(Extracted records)
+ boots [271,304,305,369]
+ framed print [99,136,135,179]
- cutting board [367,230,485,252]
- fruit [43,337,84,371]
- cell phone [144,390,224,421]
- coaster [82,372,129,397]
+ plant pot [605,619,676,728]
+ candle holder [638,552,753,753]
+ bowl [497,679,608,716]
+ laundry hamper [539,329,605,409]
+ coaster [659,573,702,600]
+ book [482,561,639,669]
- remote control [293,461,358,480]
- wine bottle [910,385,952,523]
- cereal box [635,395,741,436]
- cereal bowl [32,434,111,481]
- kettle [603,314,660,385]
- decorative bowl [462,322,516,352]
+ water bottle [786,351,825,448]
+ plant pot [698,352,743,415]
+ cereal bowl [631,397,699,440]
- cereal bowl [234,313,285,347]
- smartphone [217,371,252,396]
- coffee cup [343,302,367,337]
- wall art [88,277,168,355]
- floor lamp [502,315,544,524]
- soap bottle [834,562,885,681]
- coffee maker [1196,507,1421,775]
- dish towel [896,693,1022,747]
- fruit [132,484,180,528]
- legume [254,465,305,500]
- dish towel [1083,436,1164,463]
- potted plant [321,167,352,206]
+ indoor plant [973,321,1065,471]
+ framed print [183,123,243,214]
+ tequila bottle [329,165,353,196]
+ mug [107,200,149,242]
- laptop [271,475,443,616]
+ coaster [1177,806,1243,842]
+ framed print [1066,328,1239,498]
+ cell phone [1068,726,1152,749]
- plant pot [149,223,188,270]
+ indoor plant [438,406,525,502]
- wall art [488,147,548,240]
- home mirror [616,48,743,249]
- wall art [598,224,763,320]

Exercise instructions:
If a line in the data above holds the string "cell", report that line.

Output for this exercise:
- cell phone [144,390,224,421]
+ cell phone [1068,726,1152,749]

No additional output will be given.